I am tryi开发者_StackOverflow社区ng to create a lexicographically sorted index of words along with their position in a text file.
With the help of experts in this forum I am able to create a lexicographically sorted index of words. I now need help with storing the position of the lexicographically sorted index of words
this is what i have so far:- A text file (sometextfile.txt) containing data as follows:- "This is a sample text file"

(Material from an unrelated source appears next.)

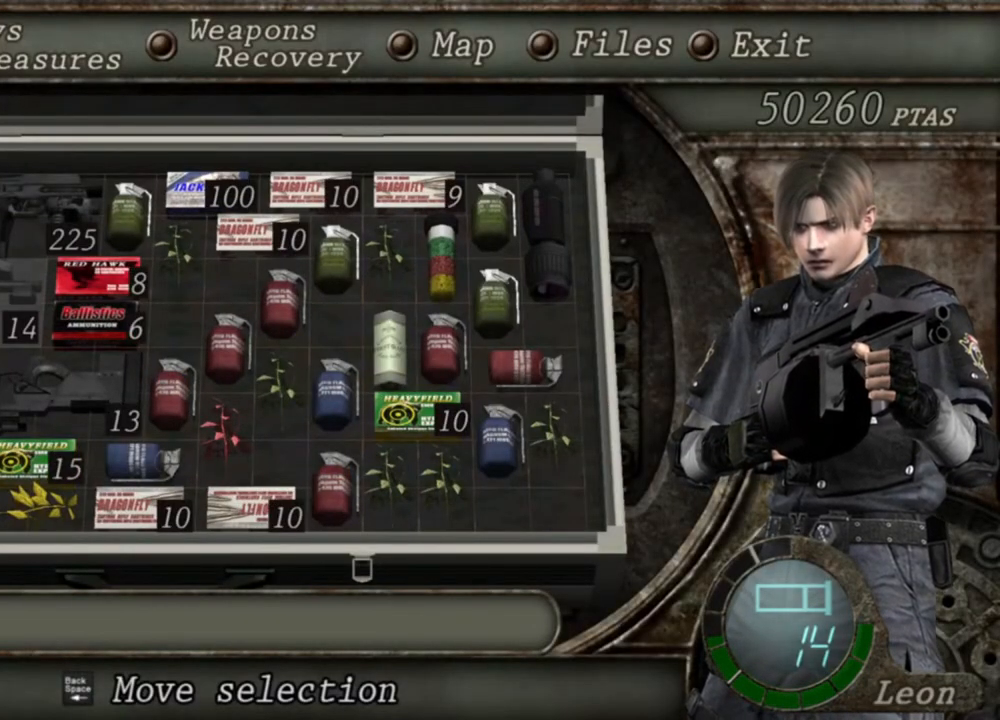
{"keys": [], "mouse": [], "events": []}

private const string filepath = @"d:\sometextfile.txt";
using (StreamReader sr = File.OpenText(filepath))
{
string input;
//dictionary to store the position of the characters in the file as long and the lexicographically sorted value as string
var parts = new Dictionary<long,string>();
while ((input = sr.ReadLine()) != null)
{
string[] words = input.Split(' ');
foreach (var word in words)
{
var sortedSubstrings =
Enumerable.Range(0, word.Length)
.Select(i => word.Substring(i))
.OrderBy(s => s);
parts.AddRange(<store the position of the character>, sortedSubstrings);
}
}
}
Using ReadLine loses some critical information about your position in the file, if you intend the position to be a byte position that you can seek to. The end of the line could be marked by a carriage return (\r) or a line feed (\n) or both, so you kind of need to know how many bytes were at the end of the line. It's also possible (depending on the encoding of the text file) that characters could be represented with varying numbers of bytes, which may also need to handle. I suggest reading the file at a lower level so you can track your position.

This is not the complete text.